Chip export controls placed on China since 2022 have caused the country to go elsewhere for chips, including exploring how to make them in-house and indulging in the underground gray market. Nvidia announced it was rolling out a chip for the Chinese market, which IT Brew covered at the beginning of the year, but the company recently had to slash prices due to an “abundant supply.”

“Most importantly on chips, it's not clear that they will be able to meet that deadline of 2027, which is not that far off now,” Dmitri Alperovitch, a geopolitical expert and the author of World on the Brink: How America Can Beat China in the Race for the Twenty-First Century, told IT Brew. “That doesn’t necessarily mean that they’ll accomplish [the directive in full]. But the fact that they’re trying is an important indication.”

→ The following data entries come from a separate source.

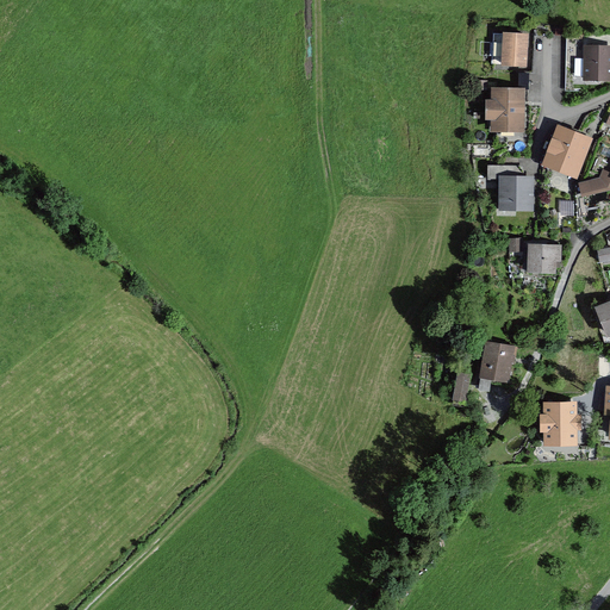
[(524,66),(526,35),(493,33),(492,63),(524,66)]
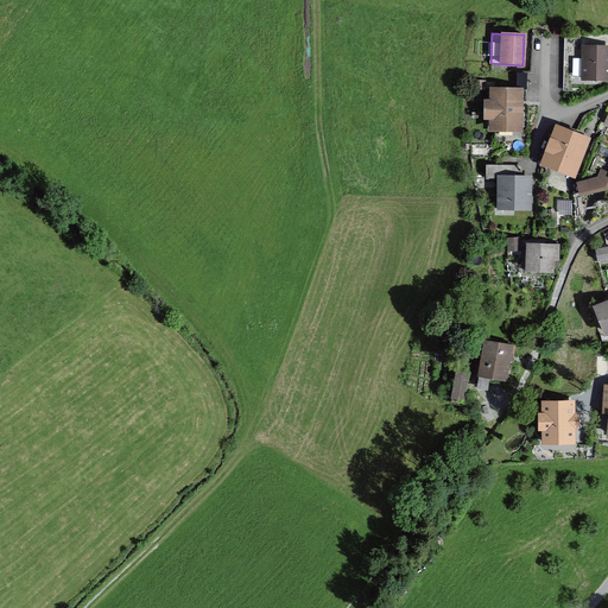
[(591,78),(594,82),(599,82),(601,78),(607,78),(607,48),(584,48),(583,78),(591,78)]
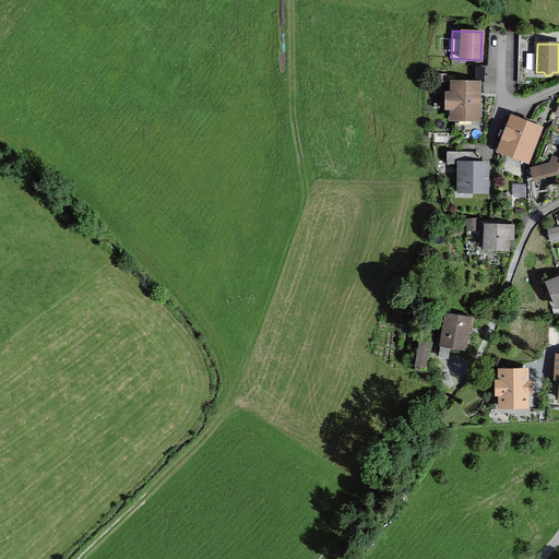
[(477,117),(477,85),(454,85),(454,94),(449,94),(449,107),(453,107),(453,117),(477,117)]
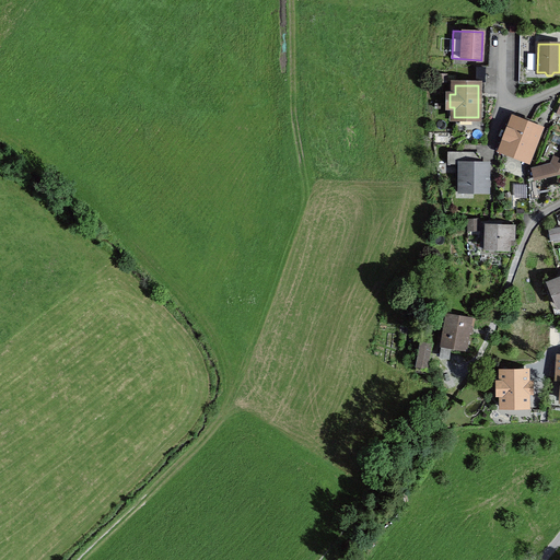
[(539,130),(511,119),(500,147),(528,159),(539,130)]
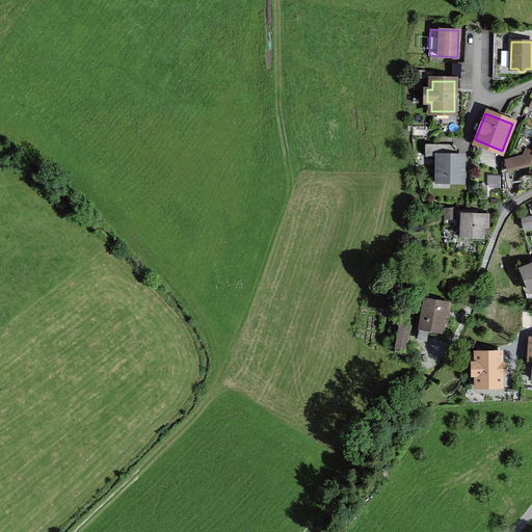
[(453,156),(453,144),(425,144),(425,156),(439,156),(437,176),(448,177),(448,181),(462,181),(463,156),(453,156)]
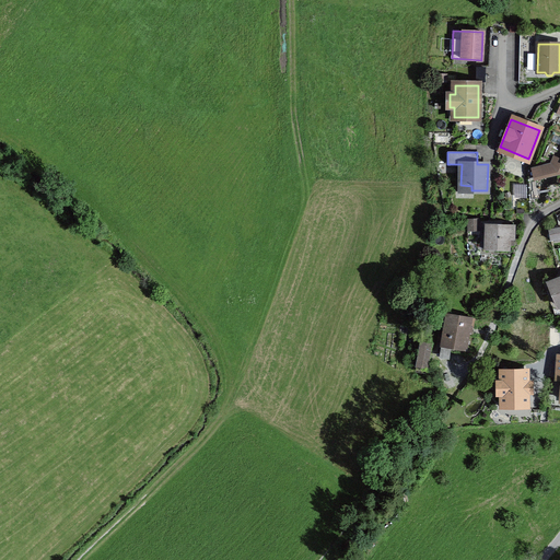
[(559,154),(555,152),(551,161),(535,166),(539,182),(559,175),(559,154)]
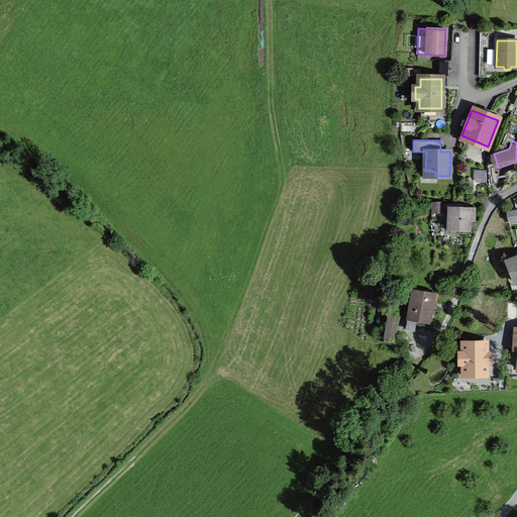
[(431,204),(431,215),(444,214),(443,203),(431,204)]
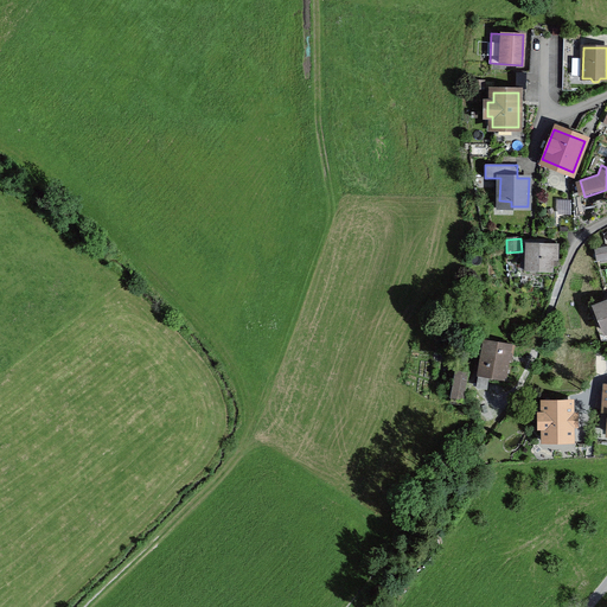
[(556,248),(525,247),(525,269),(550,270),(551,259),(556,260),(556,248)]
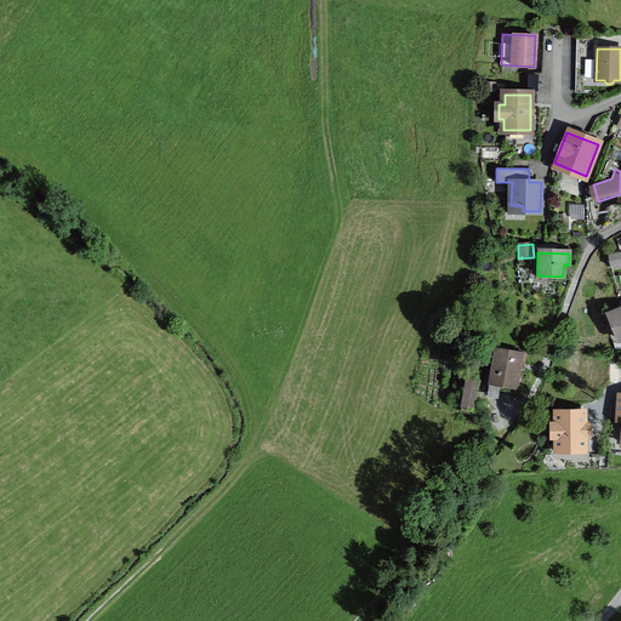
[(607,256),(608,267),(620,265),(620,256),(620,254),(607,256)]
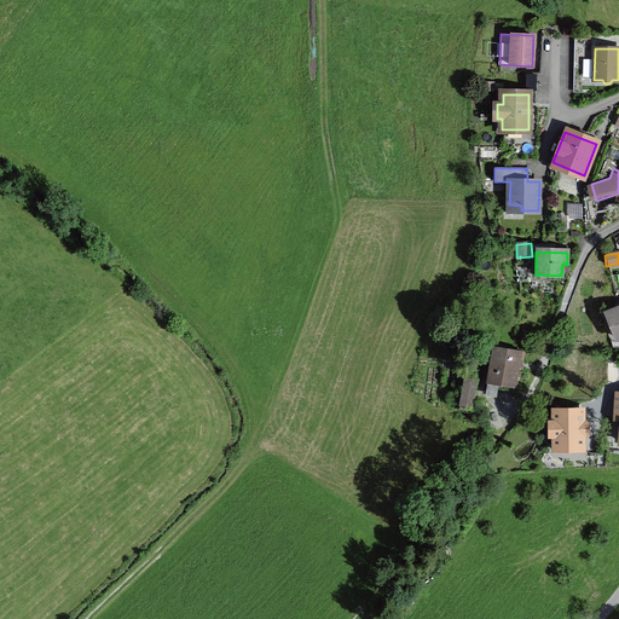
[(615,340),(618,337),(618,310),(606,314),(615,340)]
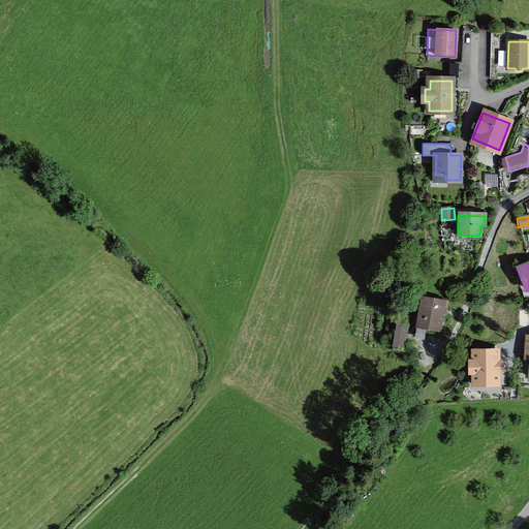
[(424,340),(425,334),(437,336),(444,301),(422,297),(414,338),(424,340)]
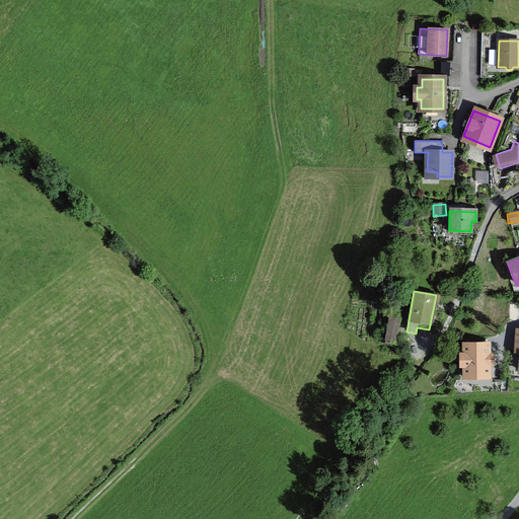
[(400,318),(390,316),(386,340),(396,342),(400,318)]
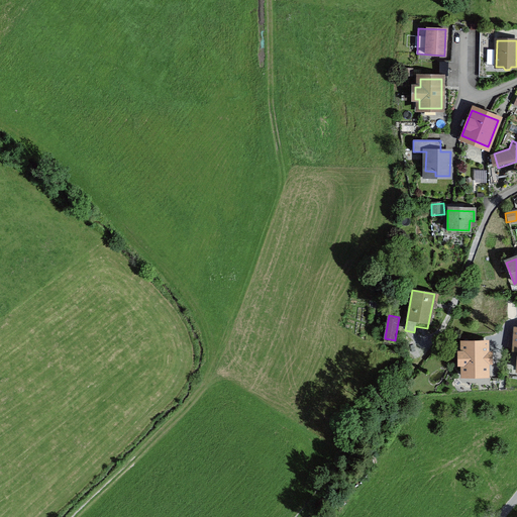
[(486,342),(463,342),(463,352),(460,352),(460,364),(463,364),(463,374),(487,373),(487,363),(491,363),(491,352),(486,352),(486,342)]
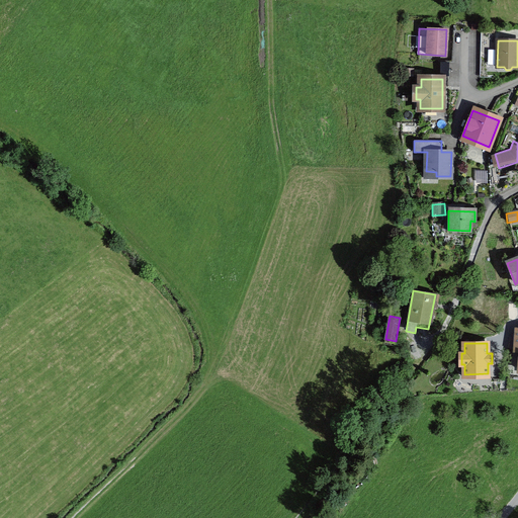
All buildings are outlined.
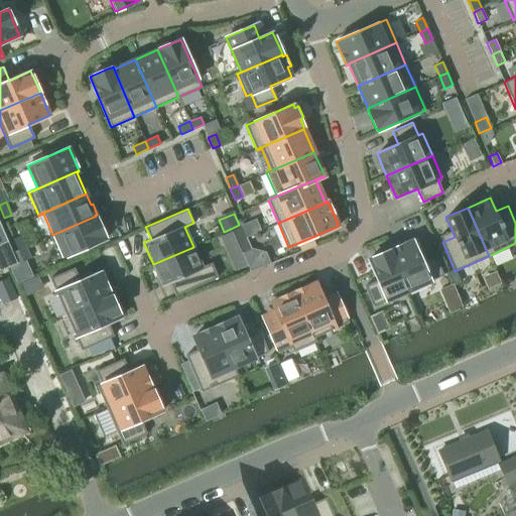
[(96,216),(52,235),(62,258),(106,239),(105,237),(97,218),(96,216)]
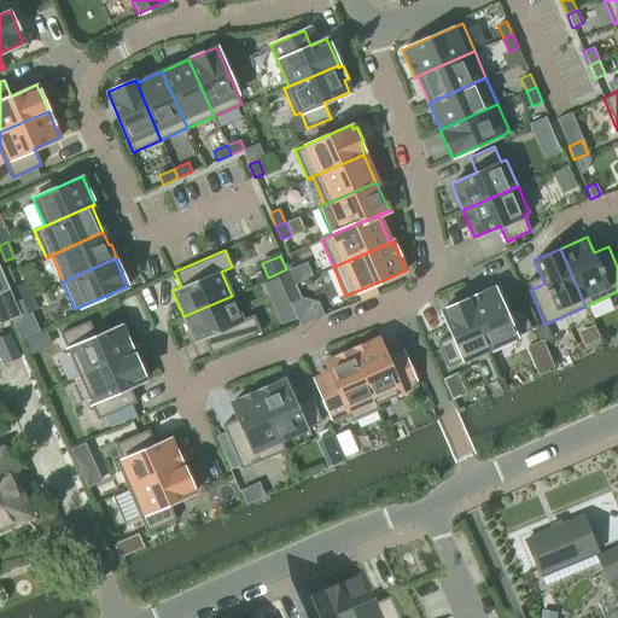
[(287,272),(279,275),(285,289),(293,285),(287,272)]
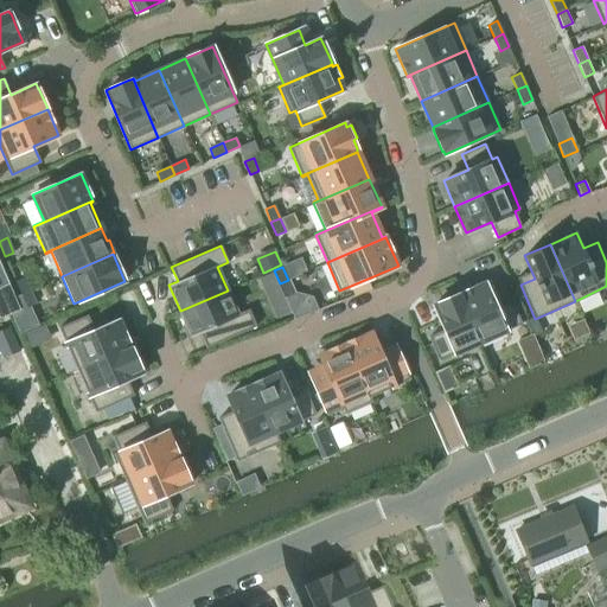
[(25,278),(16,281),(21,294),(30,289),(25,278)]
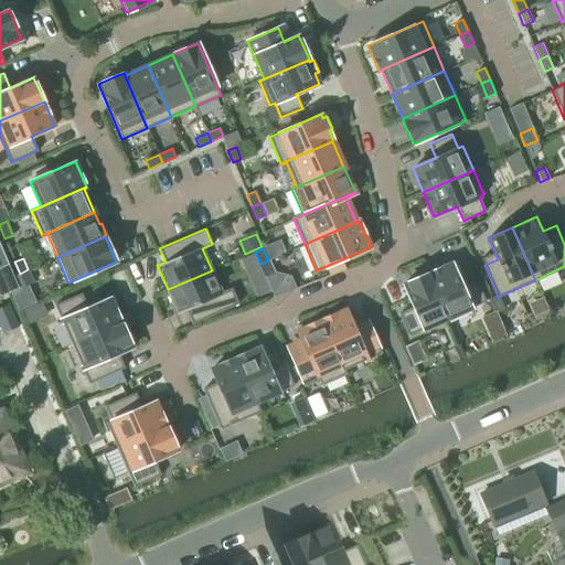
[(326,267),(329,275),(341,269),(344,268),(341,259),(326,267)]
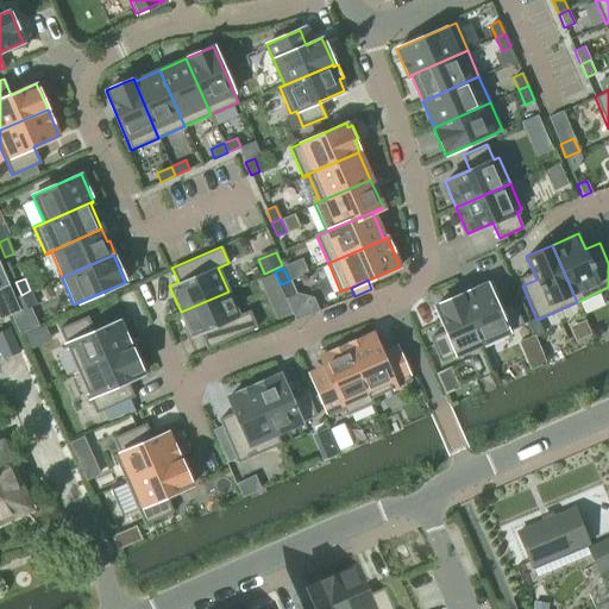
[(289,281),(281,284),(287,297),(295,294),(289,281)]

Operation TikTok. Looking ahead, Alperovitch says the US should reduce its reliance on critical tech produced by Chinese companies, noting that China is clearly “trying to do the same.” “Our policies are in response, in many ways, to [China’s] policies and their threats and their military buildup over Taiwan and influence operations against us, and the like. We're looking at it as a national security issue,” he said. “If ByteDance were to sell TikTok to an American company, or presumably even a European company, a lot of those concerns go away.”

IT Brew has reached out to the companies mentioned for comment. Intel and Nvidia declined to comment, and Microsoft said it did not have anything to share at this time.